* **Instructions for the task**
Would you filter the listing below so that only lines with the word "verdade" remain?

* **Dataset content**
⁂
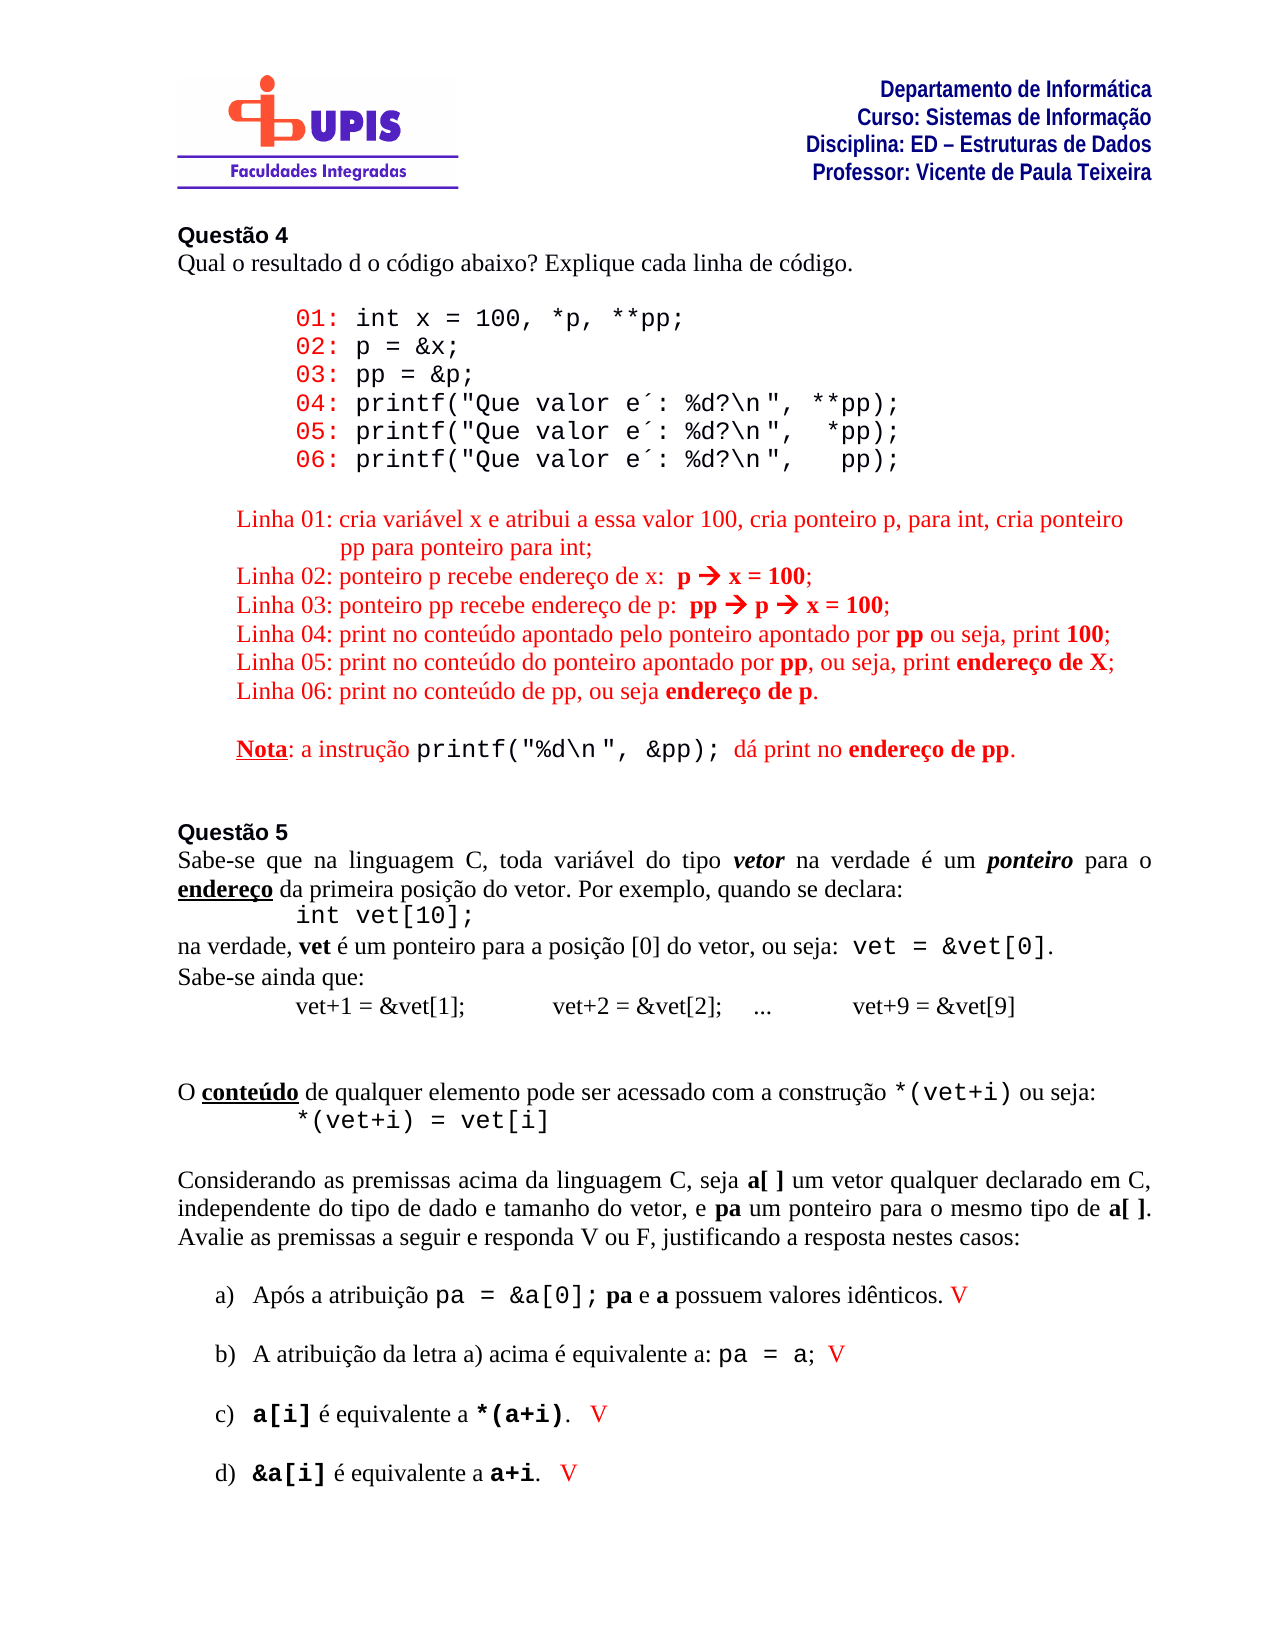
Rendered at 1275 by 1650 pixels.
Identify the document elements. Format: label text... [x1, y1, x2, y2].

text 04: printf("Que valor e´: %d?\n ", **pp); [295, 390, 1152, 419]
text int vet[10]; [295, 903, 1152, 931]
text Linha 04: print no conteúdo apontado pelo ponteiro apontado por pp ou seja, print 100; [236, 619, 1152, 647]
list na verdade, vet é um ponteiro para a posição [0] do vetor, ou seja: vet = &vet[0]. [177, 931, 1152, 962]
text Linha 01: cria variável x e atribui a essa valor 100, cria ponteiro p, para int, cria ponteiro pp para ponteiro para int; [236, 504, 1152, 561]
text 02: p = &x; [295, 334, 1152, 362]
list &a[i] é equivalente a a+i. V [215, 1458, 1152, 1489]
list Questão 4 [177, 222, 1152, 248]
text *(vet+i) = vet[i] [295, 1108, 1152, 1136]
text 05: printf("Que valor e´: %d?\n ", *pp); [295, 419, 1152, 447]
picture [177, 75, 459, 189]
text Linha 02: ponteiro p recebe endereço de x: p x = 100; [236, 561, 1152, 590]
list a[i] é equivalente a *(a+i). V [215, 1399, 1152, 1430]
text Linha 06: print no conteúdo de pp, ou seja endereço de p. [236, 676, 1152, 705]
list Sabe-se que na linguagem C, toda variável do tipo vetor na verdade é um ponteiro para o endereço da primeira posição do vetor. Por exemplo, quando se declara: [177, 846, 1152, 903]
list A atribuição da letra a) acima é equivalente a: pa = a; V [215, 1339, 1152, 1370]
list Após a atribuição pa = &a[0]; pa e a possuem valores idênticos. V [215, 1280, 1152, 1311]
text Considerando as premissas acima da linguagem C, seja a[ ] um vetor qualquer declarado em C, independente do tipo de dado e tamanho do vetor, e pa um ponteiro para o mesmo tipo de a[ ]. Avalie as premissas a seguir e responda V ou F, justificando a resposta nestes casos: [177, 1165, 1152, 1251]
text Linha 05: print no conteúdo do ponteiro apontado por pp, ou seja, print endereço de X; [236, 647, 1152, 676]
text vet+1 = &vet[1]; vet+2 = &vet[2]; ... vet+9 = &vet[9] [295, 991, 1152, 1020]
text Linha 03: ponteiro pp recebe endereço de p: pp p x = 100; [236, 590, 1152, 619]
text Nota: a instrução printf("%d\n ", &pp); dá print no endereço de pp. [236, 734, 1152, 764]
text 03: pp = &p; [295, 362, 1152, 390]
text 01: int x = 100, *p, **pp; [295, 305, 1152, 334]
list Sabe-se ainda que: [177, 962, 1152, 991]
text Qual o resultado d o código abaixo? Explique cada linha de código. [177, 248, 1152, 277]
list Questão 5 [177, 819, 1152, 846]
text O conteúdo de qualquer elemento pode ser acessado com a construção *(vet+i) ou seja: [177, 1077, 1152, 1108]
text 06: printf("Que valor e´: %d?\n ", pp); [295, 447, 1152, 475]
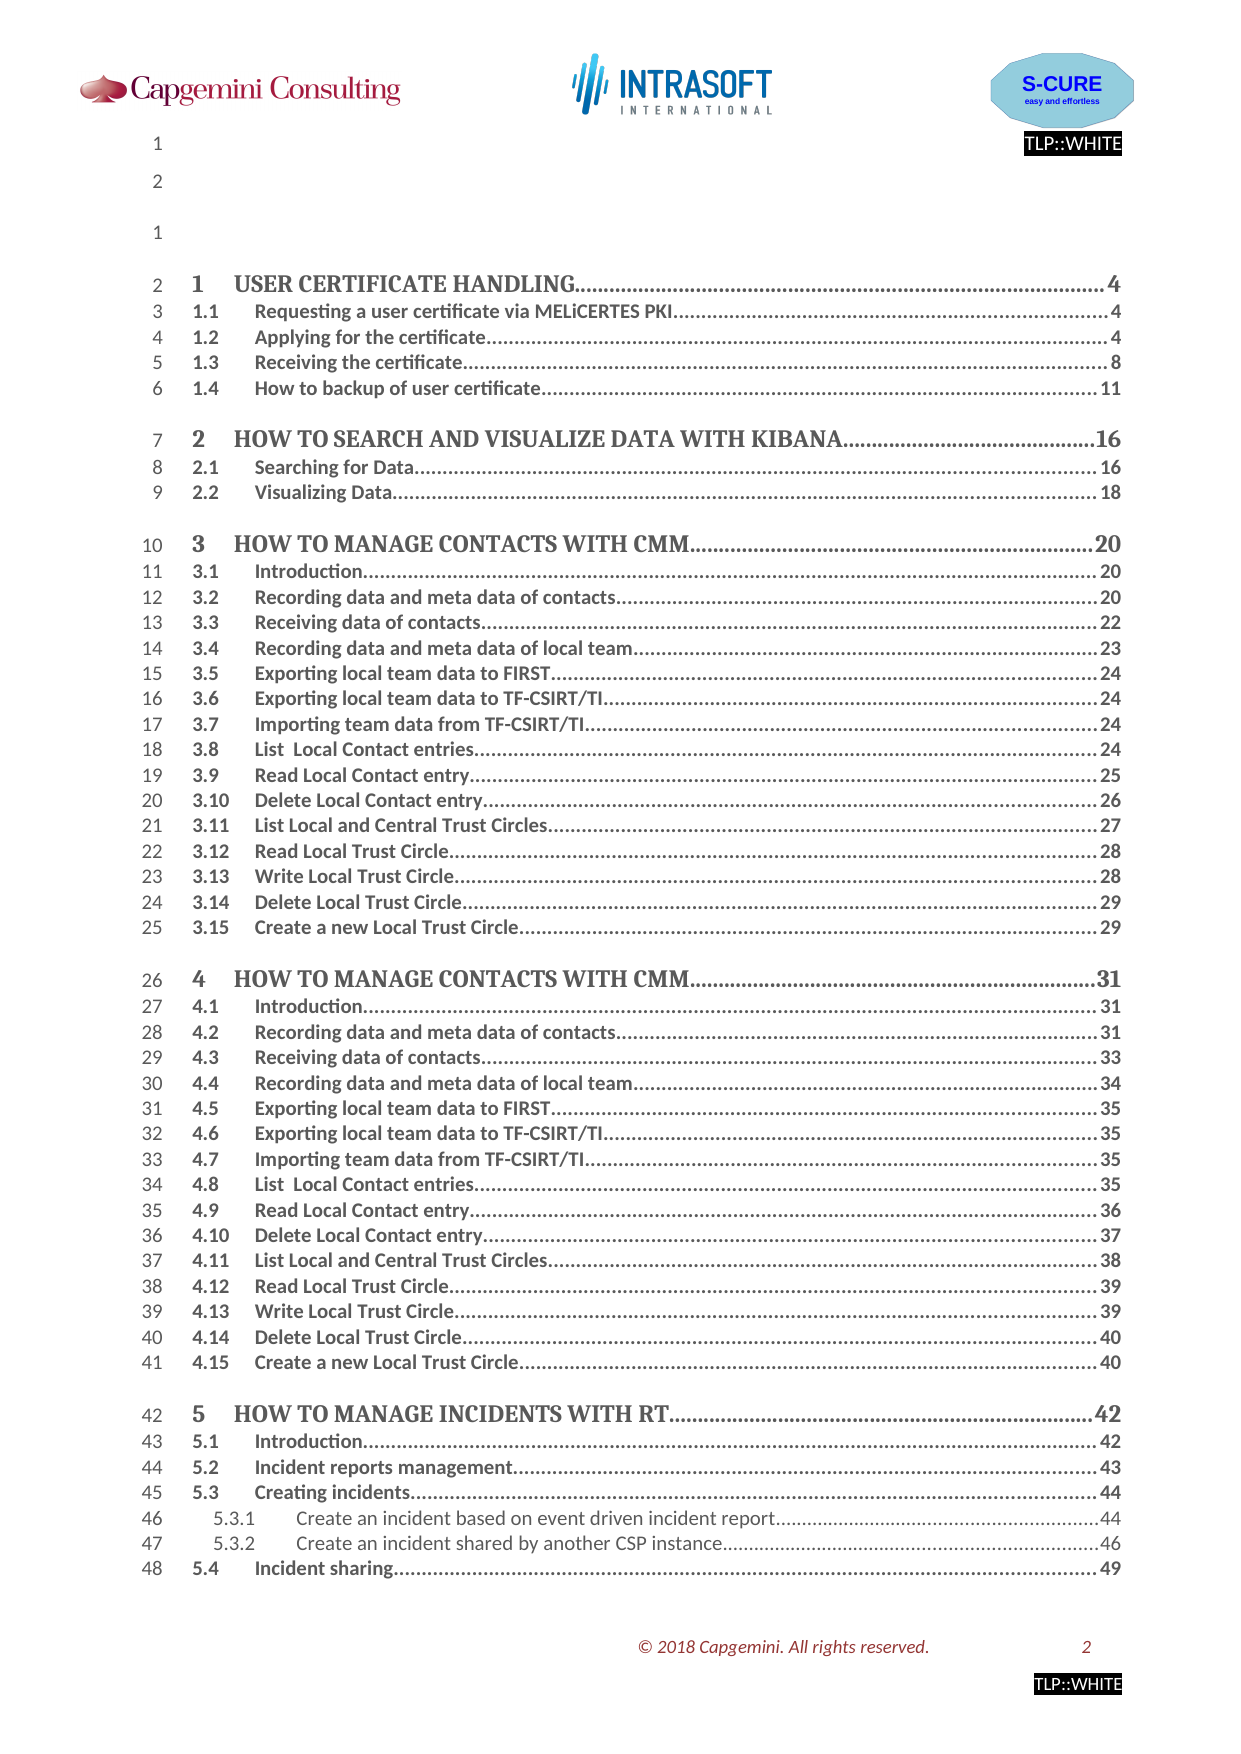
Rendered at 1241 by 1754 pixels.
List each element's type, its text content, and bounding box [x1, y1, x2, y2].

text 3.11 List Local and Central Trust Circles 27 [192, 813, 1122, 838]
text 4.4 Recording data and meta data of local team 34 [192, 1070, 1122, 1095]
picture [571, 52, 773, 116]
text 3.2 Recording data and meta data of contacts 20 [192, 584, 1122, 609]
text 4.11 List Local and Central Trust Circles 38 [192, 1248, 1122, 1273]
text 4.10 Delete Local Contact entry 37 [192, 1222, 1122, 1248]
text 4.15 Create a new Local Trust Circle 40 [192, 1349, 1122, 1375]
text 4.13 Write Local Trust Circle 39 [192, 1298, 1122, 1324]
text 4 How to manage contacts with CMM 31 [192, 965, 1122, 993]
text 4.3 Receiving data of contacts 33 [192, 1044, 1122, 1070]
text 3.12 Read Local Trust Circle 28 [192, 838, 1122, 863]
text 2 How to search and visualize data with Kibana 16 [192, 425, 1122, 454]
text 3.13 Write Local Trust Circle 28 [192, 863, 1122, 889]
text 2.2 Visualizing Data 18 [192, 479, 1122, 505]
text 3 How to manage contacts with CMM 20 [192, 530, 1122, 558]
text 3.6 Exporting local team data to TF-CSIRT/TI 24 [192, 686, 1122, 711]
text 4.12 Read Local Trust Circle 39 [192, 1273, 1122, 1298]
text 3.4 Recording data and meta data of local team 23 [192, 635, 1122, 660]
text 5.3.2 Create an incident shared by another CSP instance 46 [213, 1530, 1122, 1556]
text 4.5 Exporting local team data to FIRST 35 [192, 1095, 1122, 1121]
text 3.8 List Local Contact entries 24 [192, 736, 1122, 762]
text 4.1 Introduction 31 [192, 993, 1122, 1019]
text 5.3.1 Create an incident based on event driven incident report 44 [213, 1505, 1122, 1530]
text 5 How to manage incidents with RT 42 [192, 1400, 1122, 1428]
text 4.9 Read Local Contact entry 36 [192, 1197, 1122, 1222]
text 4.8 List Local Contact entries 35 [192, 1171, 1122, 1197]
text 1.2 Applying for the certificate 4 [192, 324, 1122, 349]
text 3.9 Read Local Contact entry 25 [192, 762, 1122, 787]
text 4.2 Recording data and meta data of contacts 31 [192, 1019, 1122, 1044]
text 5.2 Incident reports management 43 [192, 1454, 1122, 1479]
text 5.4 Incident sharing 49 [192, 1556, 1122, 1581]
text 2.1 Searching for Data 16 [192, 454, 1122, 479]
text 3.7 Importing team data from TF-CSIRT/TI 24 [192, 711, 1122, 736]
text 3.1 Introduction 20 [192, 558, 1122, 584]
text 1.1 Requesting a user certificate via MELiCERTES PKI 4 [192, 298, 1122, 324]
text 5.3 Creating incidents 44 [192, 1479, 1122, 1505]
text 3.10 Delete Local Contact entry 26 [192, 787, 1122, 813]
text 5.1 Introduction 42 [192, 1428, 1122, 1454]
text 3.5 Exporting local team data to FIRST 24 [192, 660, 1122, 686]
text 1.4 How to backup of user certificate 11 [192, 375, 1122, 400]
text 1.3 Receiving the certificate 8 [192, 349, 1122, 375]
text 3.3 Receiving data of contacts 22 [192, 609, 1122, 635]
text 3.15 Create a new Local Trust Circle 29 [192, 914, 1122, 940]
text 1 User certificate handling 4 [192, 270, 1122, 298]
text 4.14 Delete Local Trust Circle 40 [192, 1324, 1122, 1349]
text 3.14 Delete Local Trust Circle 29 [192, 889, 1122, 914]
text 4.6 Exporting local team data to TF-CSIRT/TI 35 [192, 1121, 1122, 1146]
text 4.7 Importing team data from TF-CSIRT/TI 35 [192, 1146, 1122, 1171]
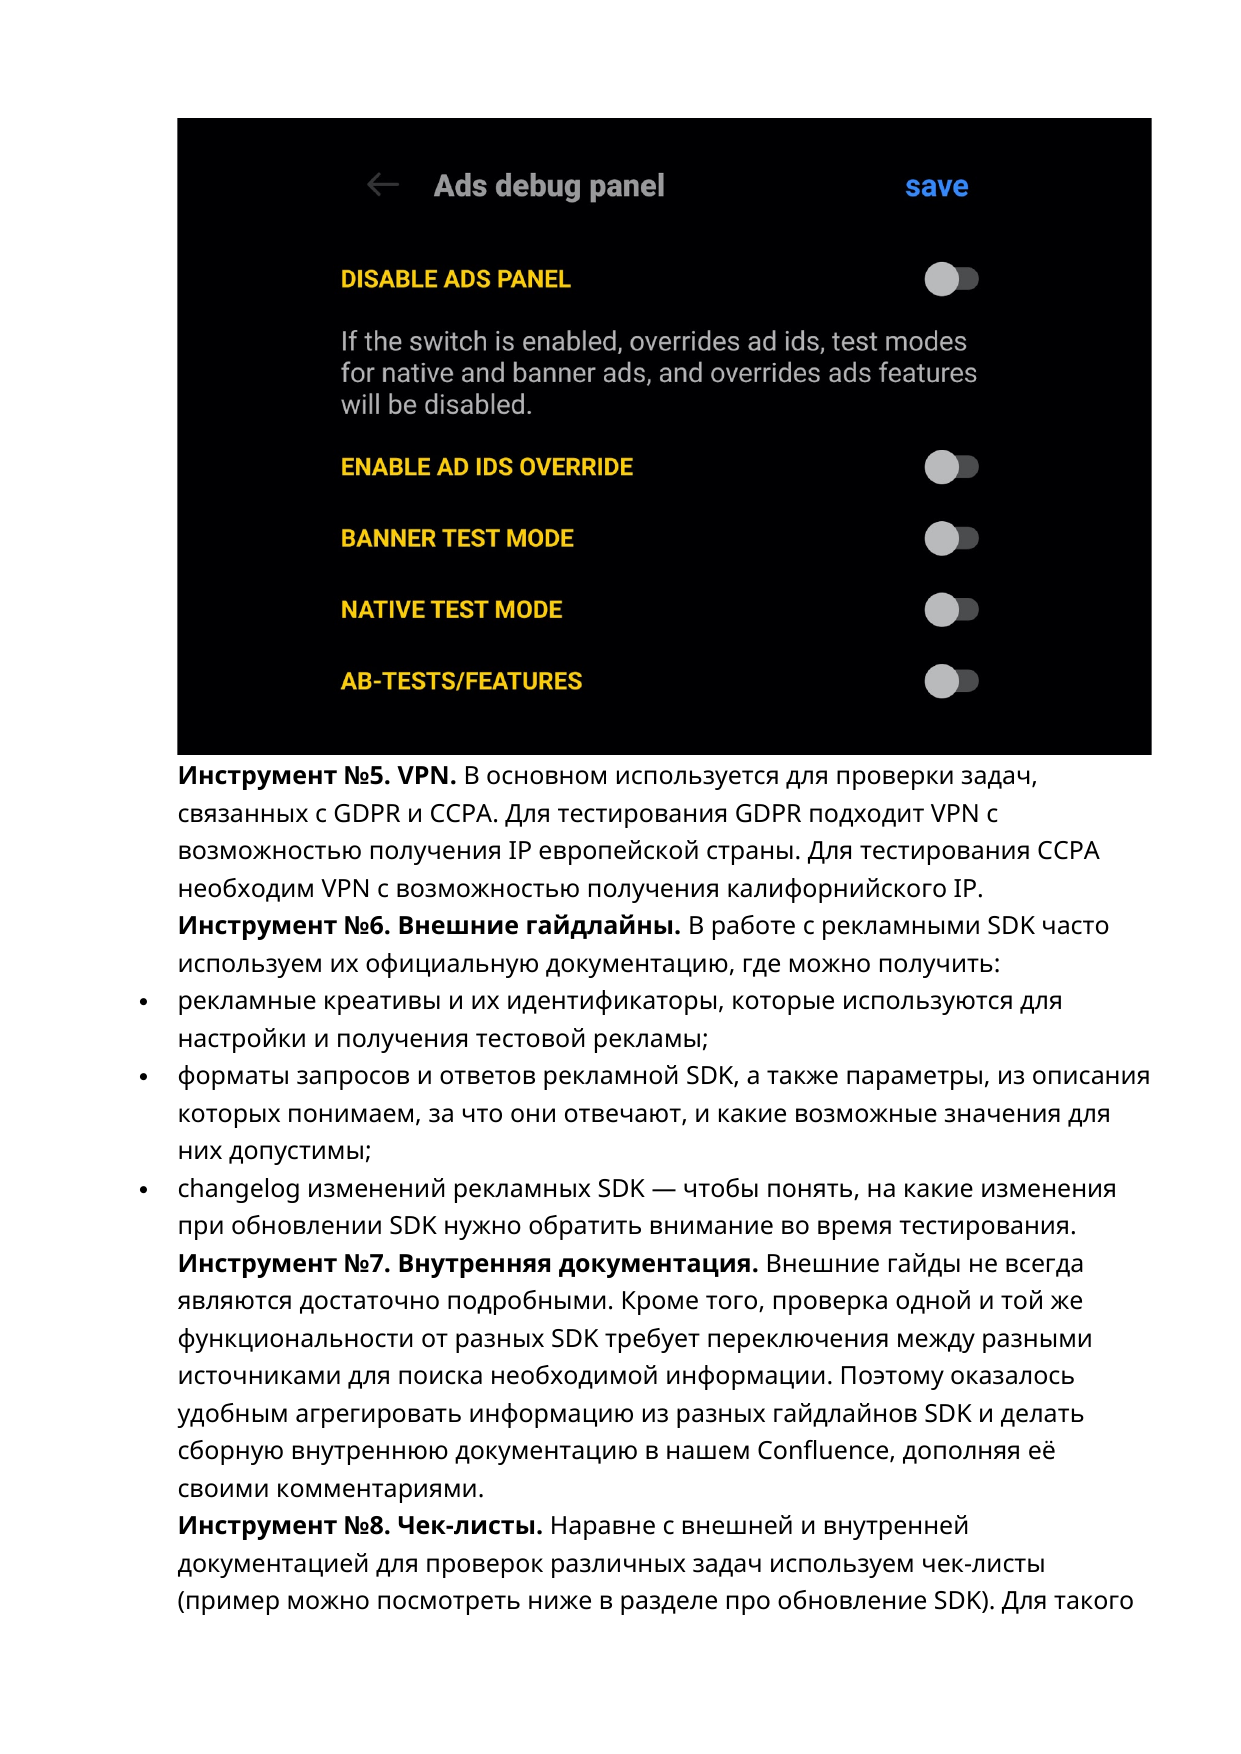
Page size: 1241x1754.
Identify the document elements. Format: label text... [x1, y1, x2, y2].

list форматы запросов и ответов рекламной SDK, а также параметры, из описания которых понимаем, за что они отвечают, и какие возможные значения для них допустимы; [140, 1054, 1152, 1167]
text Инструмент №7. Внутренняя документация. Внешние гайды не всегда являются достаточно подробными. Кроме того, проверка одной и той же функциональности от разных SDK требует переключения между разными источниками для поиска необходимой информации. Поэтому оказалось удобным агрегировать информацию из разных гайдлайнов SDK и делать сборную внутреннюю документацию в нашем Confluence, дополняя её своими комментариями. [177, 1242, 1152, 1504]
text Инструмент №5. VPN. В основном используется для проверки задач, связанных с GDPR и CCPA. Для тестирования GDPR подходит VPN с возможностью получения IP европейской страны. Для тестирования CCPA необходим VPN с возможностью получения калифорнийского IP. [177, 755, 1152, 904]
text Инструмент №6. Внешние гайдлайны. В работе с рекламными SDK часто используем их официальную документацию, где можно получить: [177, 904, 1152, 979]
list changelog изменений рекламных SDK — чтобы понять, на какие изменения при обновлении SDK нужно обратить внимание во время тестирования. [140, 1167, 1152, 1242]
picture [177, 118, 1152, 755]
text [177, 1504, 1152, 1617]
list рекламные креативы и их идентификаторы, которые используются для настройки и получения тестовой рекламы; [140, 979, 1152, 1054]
⁂
* **Answer section**
list na verdade, vet é um ponteiro para a posição [0] do vetor, ou seja: vet = &vet[0]. [177, 931, 1152, 962]
list Sabe-se que na linguagem C, toda variável do tipo vetor na verdade é um ponteiro para o endereço da primeira posição do vetor. Por exemplo, quando se declara: [177, 846, 1152, 903]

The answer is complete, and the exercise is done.